Could you copy every line of the data that contains "miss"?

====

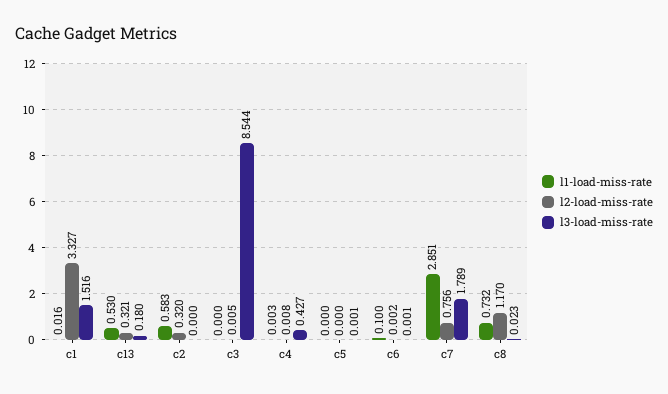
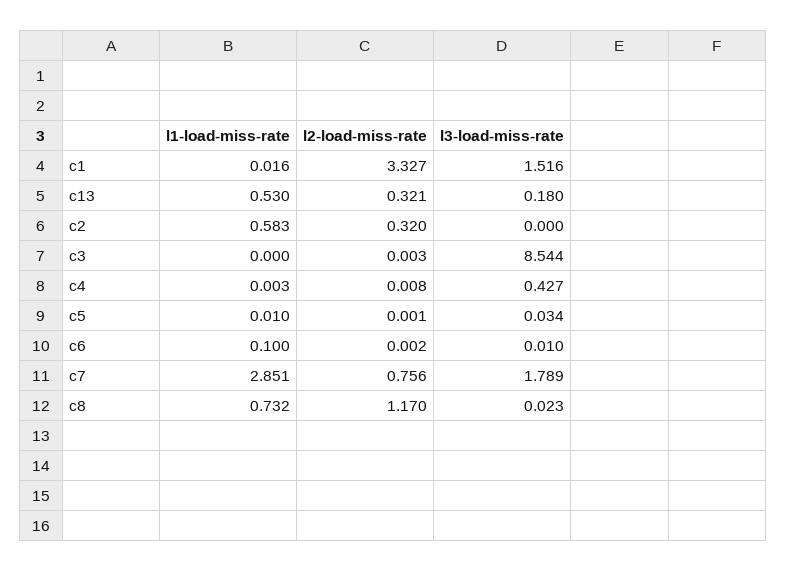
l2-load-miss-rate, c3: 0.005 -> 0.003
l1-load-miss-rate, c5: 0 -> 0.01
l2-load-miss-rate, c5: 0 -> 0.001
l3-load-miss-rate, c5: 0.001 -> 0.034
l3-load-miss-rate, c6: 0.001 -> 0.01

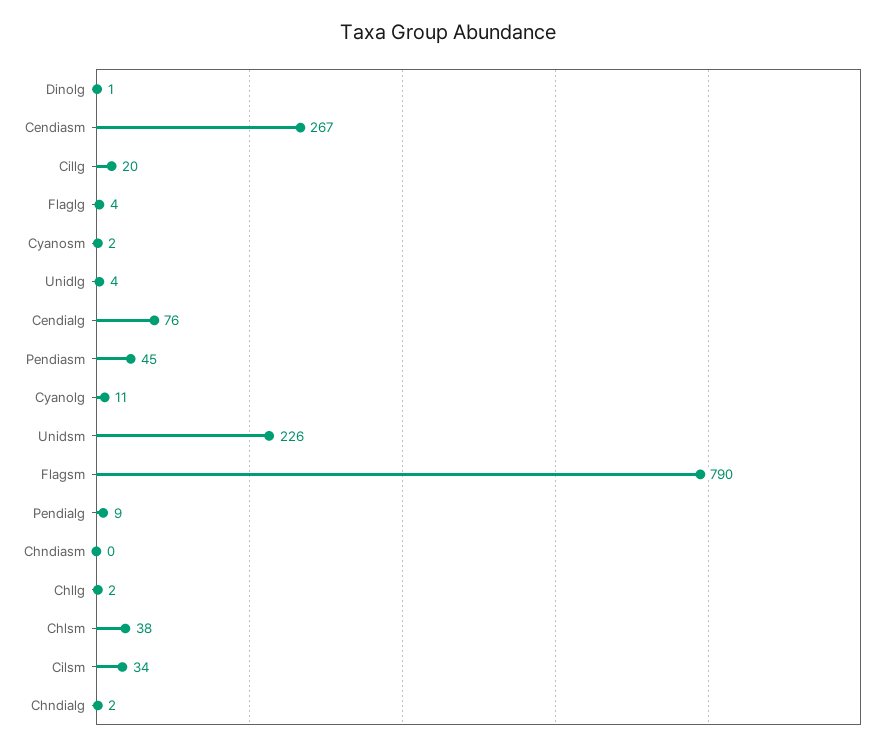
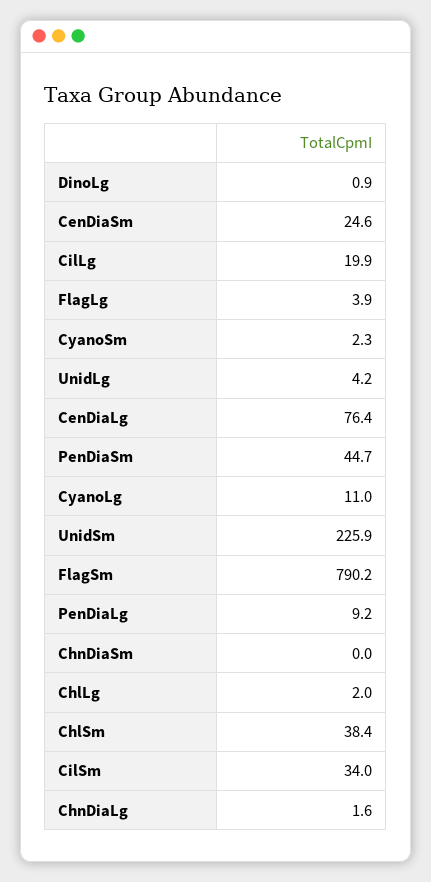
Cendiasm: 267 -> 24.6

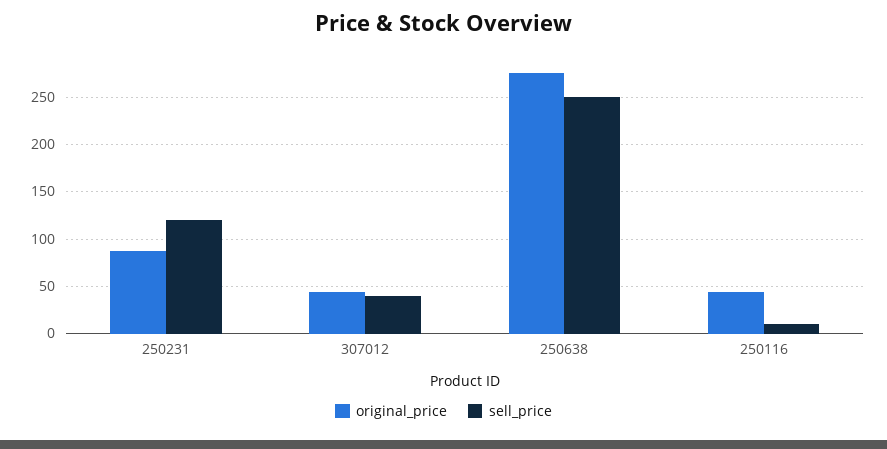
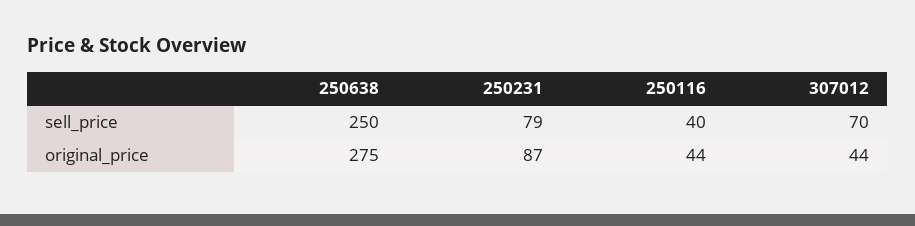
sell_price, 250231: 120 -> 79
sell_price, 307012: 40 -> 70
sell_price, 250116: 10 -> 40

====

• [Solution for this exercise]:
l2-load-miss-rate, c3: 0.005 -> 0.003
l1-load-miss-rate, c5: 0 -> 0.01
l2-load-miss-rate, c5: 0 -> 0.001
l3-load-miss-rate, c5: 0.001 -> 0.034
l3-load-miss-rate, c6: 0.001 -> 0.01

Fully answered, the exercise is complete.